● **Exercise inputs**

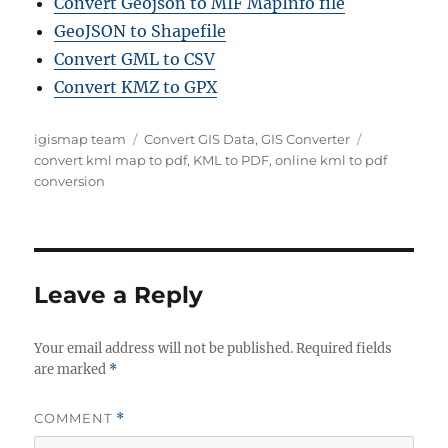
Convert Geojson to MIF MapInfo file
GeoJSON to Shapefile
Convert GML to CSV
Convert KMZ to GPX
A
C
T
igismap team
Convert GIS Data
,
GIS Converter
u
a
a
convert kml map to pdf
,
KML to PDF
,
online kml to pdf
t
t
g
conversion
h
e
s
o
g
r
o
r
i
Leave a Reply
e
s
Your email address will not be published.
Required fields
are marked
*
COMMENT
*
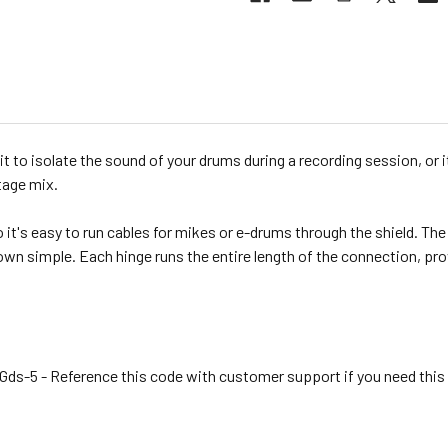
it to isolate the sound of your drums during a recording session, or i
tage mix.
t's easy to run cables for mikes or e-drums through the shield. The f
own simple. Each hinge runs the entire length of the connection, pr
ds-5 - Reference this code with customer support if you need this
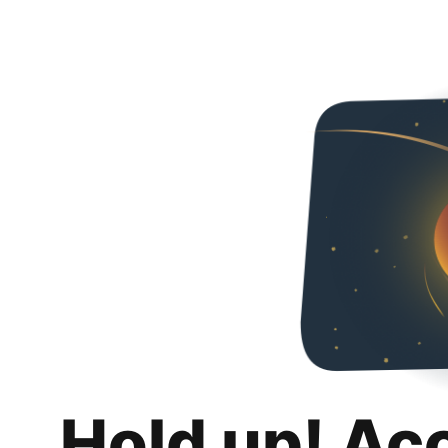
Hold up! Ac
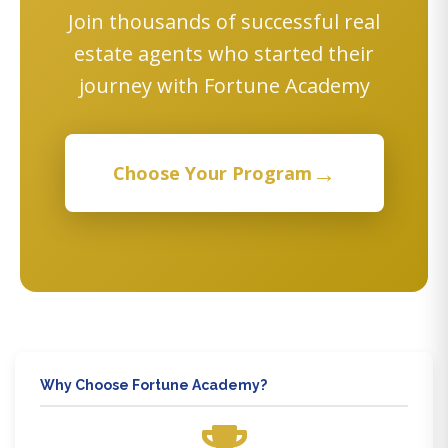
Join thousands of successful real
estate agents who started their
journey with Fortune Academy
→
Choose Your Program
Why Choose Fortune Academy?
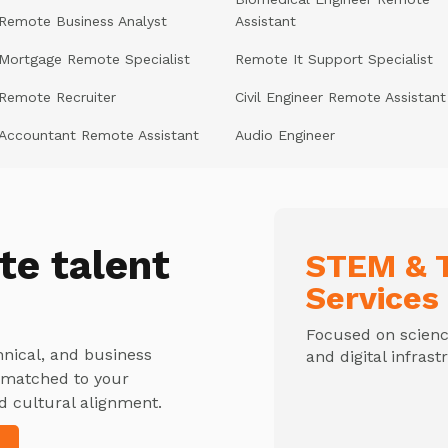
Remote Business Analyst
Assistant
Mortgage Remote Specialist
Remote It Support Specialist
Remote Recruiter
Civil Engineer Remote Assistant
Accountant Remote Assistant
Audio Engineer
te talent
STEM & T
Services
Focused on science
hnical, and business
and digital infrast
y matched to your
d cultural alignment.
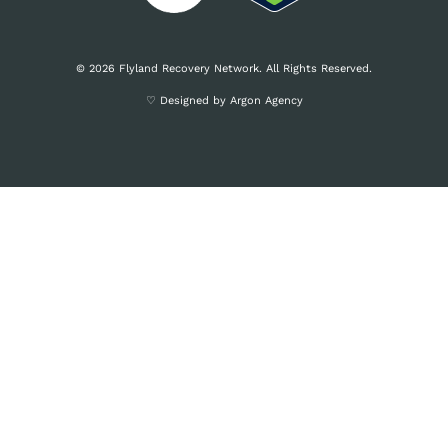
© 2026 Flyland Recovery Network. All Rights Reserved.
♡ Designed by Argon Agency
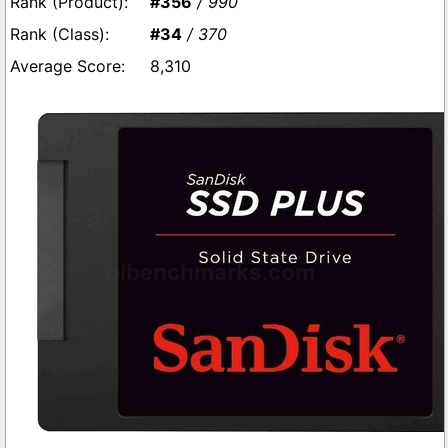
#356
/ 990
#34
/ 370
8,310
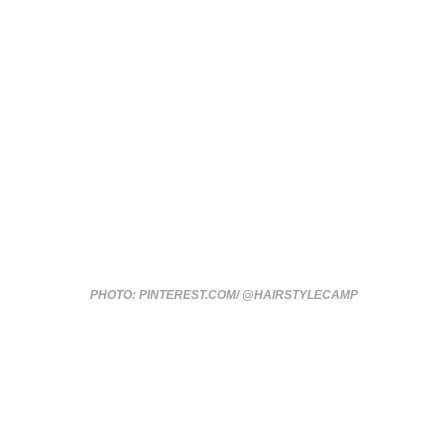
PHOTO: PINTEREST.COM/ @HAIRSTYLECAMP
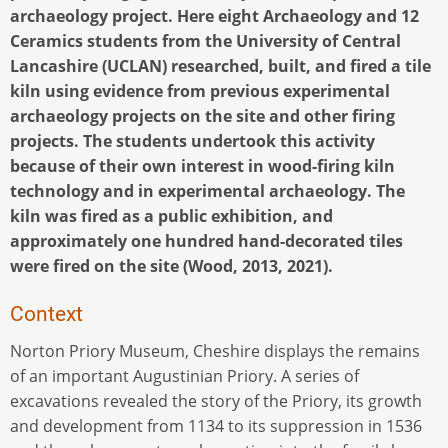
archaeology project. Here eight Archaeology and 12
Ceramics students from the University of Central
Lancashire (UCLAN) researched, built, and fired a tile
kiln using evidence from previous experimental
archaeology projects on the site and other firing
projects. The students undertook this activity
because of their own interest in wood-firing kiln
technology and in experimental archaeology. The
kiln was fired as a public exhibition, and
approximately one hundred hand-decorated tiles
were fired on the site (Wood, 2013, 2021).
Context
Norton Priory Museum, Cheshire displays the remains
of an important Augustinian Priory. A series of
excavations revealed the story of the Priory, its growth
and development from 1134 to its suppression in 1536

---

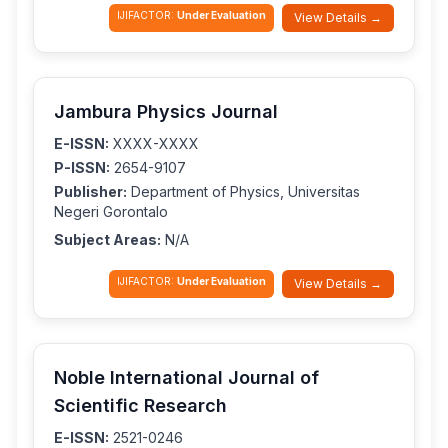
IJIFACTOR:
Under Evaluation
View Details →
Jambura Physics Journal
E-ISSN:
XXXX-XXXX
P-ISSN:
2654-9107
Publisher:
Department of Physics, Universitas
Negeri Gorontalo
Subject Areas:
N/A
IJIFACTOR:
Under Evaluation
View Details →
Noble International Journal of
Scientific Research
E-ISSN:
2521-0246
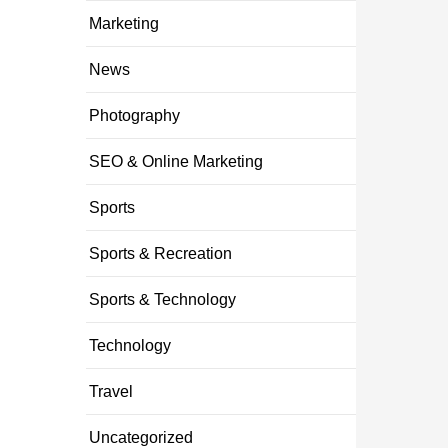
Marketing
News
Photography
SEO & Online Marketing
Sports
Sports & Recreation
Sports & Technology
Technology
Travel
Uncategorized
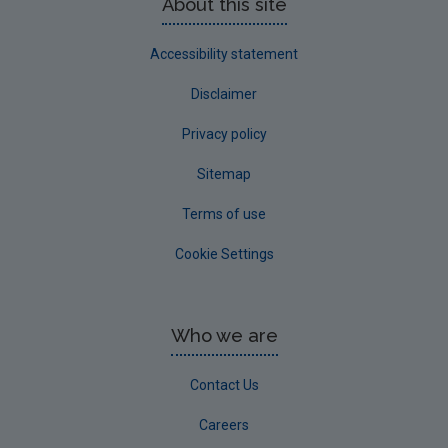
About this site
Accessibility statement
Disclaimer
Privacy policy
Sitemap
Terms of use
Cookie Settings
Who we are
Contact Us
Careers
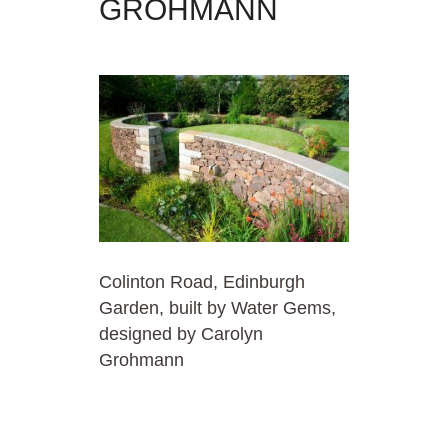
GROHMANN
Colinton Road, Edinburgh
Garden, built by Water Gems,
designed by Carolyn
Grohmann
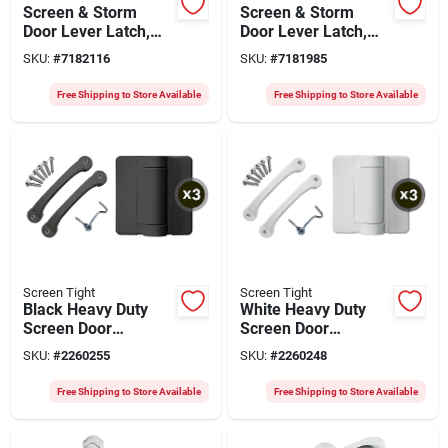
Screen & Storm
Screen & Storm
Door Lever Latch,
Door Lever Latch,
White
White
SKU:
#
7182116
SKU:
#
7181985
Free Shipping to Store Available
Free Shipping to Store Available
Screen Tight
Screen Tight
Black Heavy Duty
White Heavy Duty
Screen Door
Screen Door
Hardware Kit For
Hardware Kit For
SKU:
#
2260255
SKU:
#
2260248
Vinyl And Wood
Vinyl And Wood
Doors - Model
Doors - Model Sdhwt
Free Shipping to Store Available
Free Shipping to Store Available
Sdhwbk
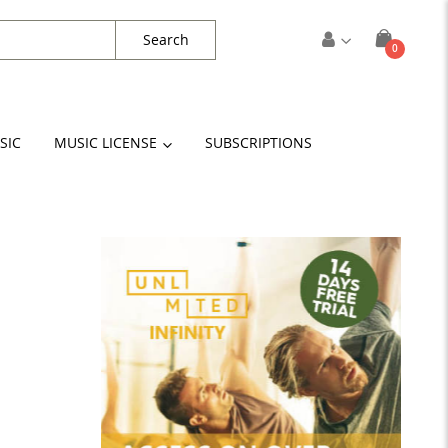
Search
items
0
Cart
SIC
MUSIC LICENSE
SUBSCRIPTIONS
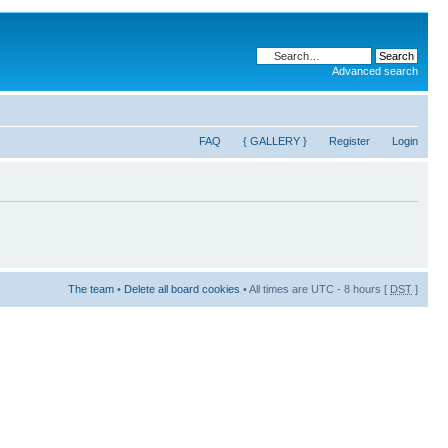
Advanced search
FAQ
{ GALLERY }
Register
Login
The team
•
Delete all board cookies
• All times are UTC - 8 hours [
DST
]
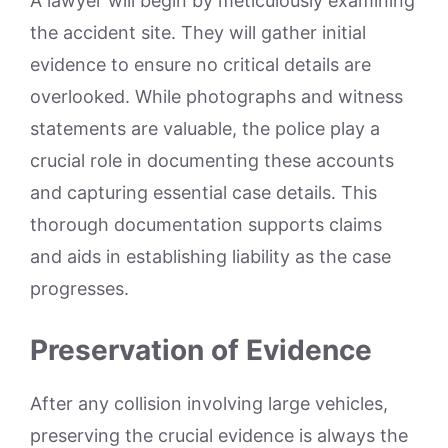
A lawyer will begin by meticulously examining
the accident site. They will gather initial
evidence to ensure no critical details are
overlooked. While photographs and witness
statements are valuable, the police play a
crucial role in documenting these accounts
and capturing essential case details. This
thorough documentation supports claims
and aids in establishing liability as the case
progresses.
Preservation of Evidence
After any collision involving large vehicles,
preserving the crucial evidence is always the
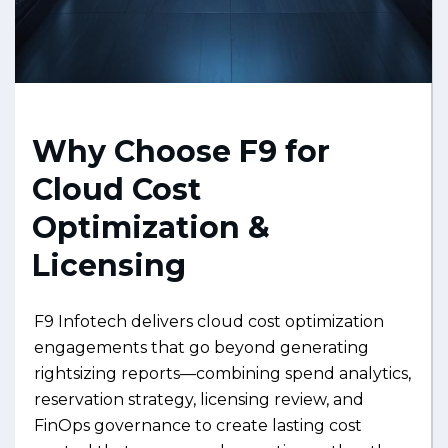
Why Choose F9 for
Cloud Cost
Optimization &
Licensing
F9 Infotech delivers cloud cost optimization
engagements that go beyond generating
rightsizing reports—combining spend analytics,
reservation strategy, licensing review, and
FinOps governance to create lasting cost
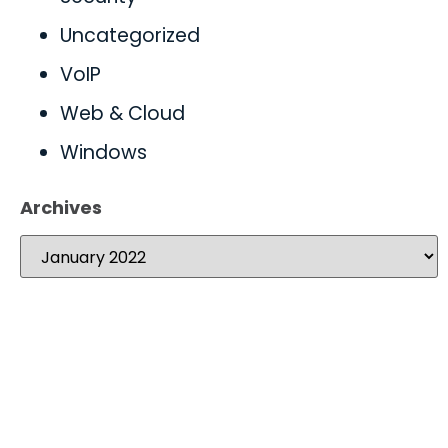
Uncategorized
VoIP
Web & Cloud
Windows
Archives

● **The problem**
Among the lines above, which hold the word "firing"? Report each one.

● **Result for this exercise**
archaeology projects on the site and other firing
because of their own interest in wood-firing kiln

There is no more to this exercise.